Gibson was my last Favorite Author before I stopped having "favorite authors" I agree, I like the Sprawl stuff (Johnny Mnemonic (story NOT movie), Neuromancer, Count Zero, Mona Lisa Overdrive) better than the new series that began with Virtual Light. (But of course I am still buying them like they are going out of fashion -- oh wait, aren't they? Screw it. I love 'em)

The only Gibson novel I don't own is _The Difference Engine_ which he co-wrote with Bruce Sterling. I remember not liking about half of it. I was certain the parts I hated must have been written by Sterling. Now that I think on it, only one phrase did I really abhor. At one point the phrase "mounds of womanliness" or some such is in there. Ugh. But damn, the topic is fascinating. Especially since I was a HUGE Babbage fan before I read the novel, and consider Lady Ada Lovelace to be the patron saint (if not goddess!) of all coders.

Snow Crash turns me on in a major way. The Diamond Age also rocks. I also have neglected Cryptonomican. We both should be whipped.


Thank you, friend!

Post 8

Lear (the Unready)


The problem with Cryptonomicon is that it's just so *huge*. At 900-odd pages, it rivals the Bible for digressionary extra-narrative detail. Can't these novelists show a little consideration for us time-poor Westerners, and be more economical with their prose...

But programmers etc seem to regard Stephenson as one of their own, in a way they perhaps would never have quite been able to do with Gibson, who I think was always writing from the 'outside' of technology more as a writer and observer of popular trends. Stephenson, I think, actually has a background in computer programming and so forth. At least, that's the impression I get from his webpage @ http://www.well.com/user/neal/cypherFAQ.html ... Not that I'm any kind of computer whizz myself, although if I don't regulate this h2g2 habit more carefully I might have to start leaning in that direction a little...
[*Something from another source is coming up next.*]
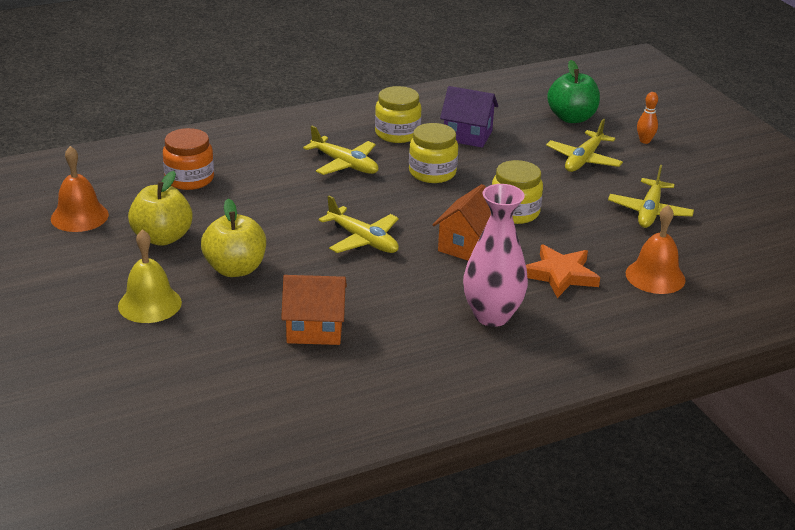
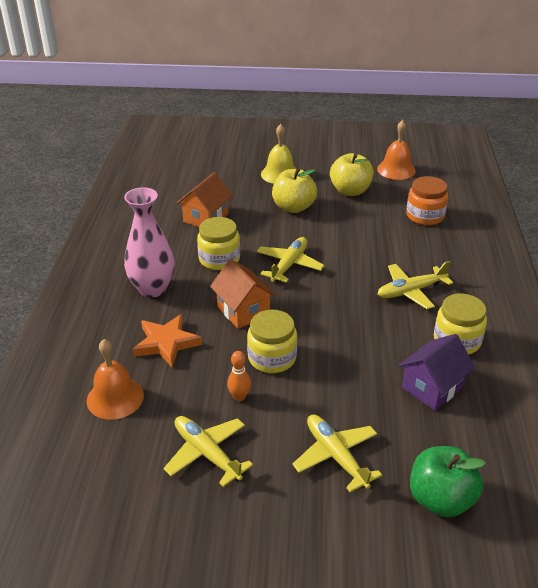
camera: 120 degrees right, 5 degrees up
yellow plane [318,196,399,253] -> yellow plane turned 135 degrees clockwise [257,237,324,283]
yellow jar [409,123,458,183] -> yellow jar moved to [197,217,240,270]
orange bowling pin [637,92,658,144] -> orange bowling pin moved to [227,351,251,401]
If memory serves, I think the hero / protagonist of Snow Crash goes by precisely that name - Hiro Protagonist. I can't remember that particular scene, Zmrzlina - which world was he in at the time, real or virtual? Perhaps it doesn't make much difference these days...

Lady Ada Lovelace seemed to get 'blocked out' (perhaps I should say 'bloked out', 'bloke' being English slang for 'male person') of the earlier accounts of the development of the Difference Engine, but now I think people have started to redress the balance a little... I have a literary background myself, so I confess I know her mainly just as 'Byron's wife', which is rather criminal especially bearing in mind that I'm no great admirer of Byron...


Thank you, friend!

Post 9

ZenMondo

Lady Ada is indeed the mother of programming. It was she who upon reading the theory behind the operation of Babbage's Analytical Engine conceptualized the conerstones of every programmer's repitoire.

These are:

* The conditional jump

* While Loop

* and one other that escapes my memory right now... maybe it was the idea of subroutines... oh well.